I have been fighting off some kind of virus for about two months now. As it gets closer and closer to launch, a slight anxiety has settled in about my health and the fact that I don’t feel one hundred percent and the fatigue and congestion that continues to hang around. On top of that I have this looming responsibility as a team leader, (which I am still not sure all that entails but am super excited to be able to serve my team in that way) I want to make sure all of my attitudes are adjusted, the fruit of the spirit present and alive and growing in my life, that I am spending good quality time with the Father.

That’s a lot of “I’s”. That’s a lot of Destiny and Destiny “making sure” everything is in line and on point.

The other day I was chewing on the fact that I need to get my typhoid fever shot and that it could be a nasty mix with whatever this lingering sickness is and I was thinking about how I need to be in perfect health with nothing holding  me back.. and then He spoke.
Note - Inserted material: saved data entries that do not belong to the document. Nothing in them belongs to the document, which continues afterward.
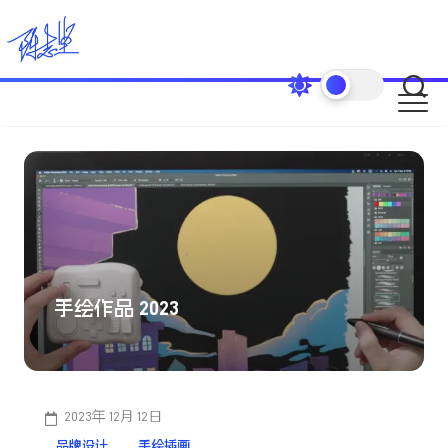
Skip
to
content
手绘作品 2023
2023年 12月 12日
品牌设计
手绘插画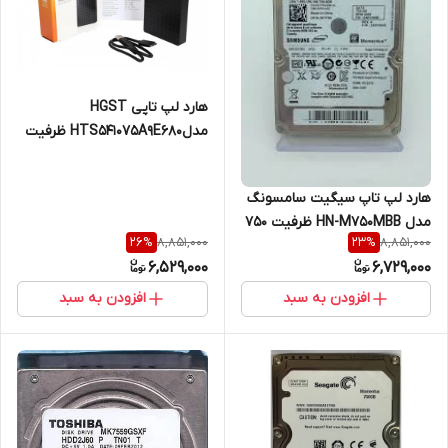
هارد لپ تاپی HGST
مدلHTS541075A9E680 ظرفیت
750 گیگابایت -گارانتی 1 ساله
هارد لپ تاپ سیگیت سامسونگ
مدل HN-M750MBB ظرفیت 750
8,851,000
8,851,000
26
%
23
%
گیگابایت -گارانتی 1 ساله
6,529,000
6,729,000
افزودن به سبد
افزودن به سبد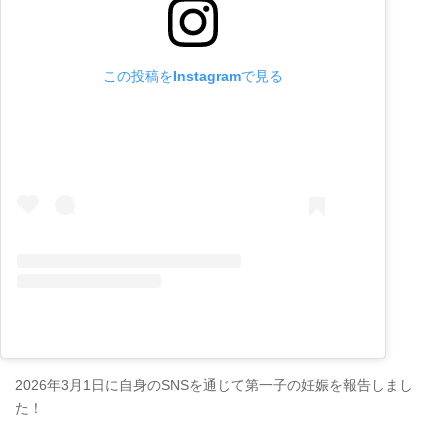
この投稿をInstagramで見る
2026年3月1日に自身のSNSを通じて第一子の妊娠を報告しまし
た！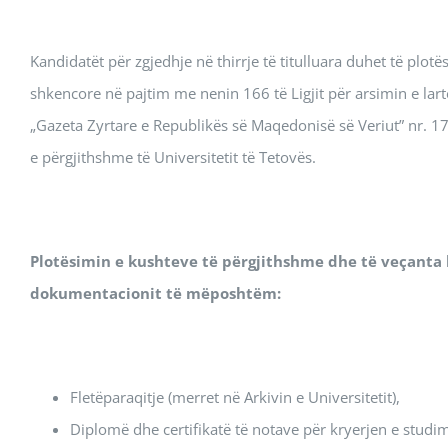
Kandidatët për zgjedhje në thirrje të titulluara duhet të plo
shkencore në pajtim me nenin 166 të Ligjit për arsimin e la
„Gazeta Zyrtare e Republikës së Maqedonisë së Veriut” nr. 1
e përgjithshme të Universitetit të Tetovës.
Plotësimin e kushteve të përgjithshme dhe të veçanta
dokumentacionit të mëposhtëm:
Fletëparaqitje (merret në Arkivin e Universitetit),
Diplomë dhe certifikatë të notave për kryerjen e studim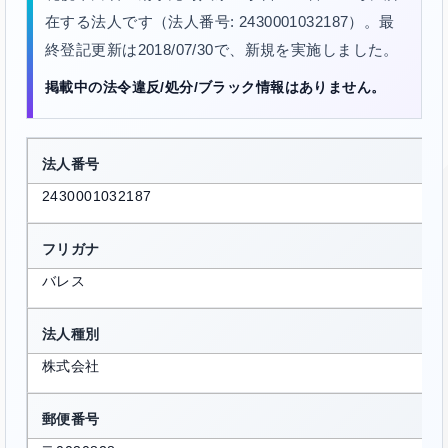
在する法人です（法人番号: 2430001032187）。最
終登記更新は2018/07/30で、新規を実施しました。
掲載中の法令違反/処分/ブラック情報はありません。
法人番号
2430001032187
フリガナ
バレス
法人種別
株式会社
郵便番号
“Destiny, they actually DON’T need you. They don’t need you in top health or your ripe fruit, they don’t need your quiet times and your input.”

“They need ME.”

“They need someone who steps out of the way and lets me step in. They need someone whose life is surrendered and submitted, some who is pliable and has a open humble attitude that knows they are nothing but a tool in My hand. They need MY wisdom and MY spirit, they don’t need lots of Destiny, they need lots of Me.”

I have found over and over in my own life, that’s what I need too. Lots LESS of Destiny and lots more of Him.